I am building a high-spec workstation on a X99 chipset, and I found that 64GB of DDR4 (non-ECC) RAM is quite affordable.
This got me wondering, because data integrity in my workloads are important; I specifically wanted to ask a question about what the expected frequency of corruption and memory errors might be, and at what sort of capacity level does ECC memory start to make a lot of sense.
We are balancing various variables here.
- system stability/data integrity/data corruption rate (affected by not only the type, but the quantity/density of the RAM)
- cost
- speed
Different ways to configure things would include:
No ECC, high-end i7 CPU, overclock it, somewhat faster RAM as well. This is cheaper.

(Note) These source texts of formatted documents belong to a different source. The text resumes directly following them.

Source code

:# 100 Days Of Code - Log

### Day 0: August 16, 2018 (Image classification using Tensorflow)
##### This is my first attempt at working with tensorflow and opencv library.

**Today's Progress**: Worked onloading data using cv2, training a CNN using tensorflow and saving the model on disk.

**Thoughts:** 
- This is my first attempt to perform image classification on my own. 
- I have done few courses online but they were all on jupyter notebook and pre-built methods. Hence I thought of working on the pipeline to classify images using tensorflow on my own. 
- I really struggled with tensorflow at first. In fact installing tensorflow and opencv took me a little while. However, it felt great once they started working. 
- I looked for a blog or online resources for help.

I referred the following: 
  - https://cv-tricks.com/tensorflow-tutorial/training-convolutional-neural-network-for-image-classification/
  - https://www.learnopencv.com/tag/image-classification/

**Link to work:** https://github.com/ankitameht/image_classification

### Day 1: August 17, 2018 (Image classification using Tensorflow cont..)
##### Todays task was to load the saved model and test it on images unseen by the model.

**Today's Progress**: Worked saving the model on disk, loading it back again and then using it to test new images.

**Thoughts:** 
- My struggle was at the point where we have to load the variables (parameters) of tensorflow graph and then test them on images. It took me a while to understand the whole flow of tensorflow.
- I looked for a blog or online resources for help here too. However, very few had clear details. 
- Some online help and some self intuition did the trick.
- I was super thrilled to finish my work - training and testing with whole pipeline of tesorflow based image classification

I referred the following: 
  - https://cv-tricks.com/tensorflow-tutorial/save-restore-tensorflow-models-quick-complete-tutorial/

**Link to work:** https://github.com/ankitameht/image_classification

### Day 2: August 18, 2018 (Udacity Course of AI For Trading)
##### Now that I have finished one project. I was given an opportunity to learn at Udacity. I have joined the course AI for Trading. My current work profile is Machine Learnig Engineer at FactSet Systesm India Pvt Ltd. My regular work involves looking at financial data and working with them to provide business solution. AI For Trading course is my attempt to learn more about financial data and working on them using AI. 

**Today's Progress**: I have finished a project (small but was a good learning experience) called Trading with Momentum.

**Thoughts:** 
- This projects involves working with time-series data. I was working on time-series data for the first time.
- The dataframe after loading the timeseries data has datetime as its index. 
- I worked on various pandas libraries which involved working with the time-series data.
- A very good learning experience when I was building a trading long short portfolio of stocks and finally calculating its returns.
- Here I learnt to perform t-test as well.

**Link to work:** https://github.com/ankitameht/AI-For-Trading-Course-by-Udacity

Xeon CPU, no OC allowed, ECC ram supported, many more options (reg/buff'd) for RAM available as well, and much higher capacities of RAM are also possible. More expensive.
This is somewhat related to this question but I wanted to ask a more specific question about how I should be looking to balance these factors because sometimes having more speed for significantly less cost, but with slightly reduced data integrity guarantees can still be a win, especially in a situation where it's not really clear which side of the server/workstation line we're on.
You also have factors such as, with a non-ECC "consumer" type system you can "screen" them for stability by memtesting them, which can be a significant time investment. The cost of this downtime and the effort involved also should be factored in.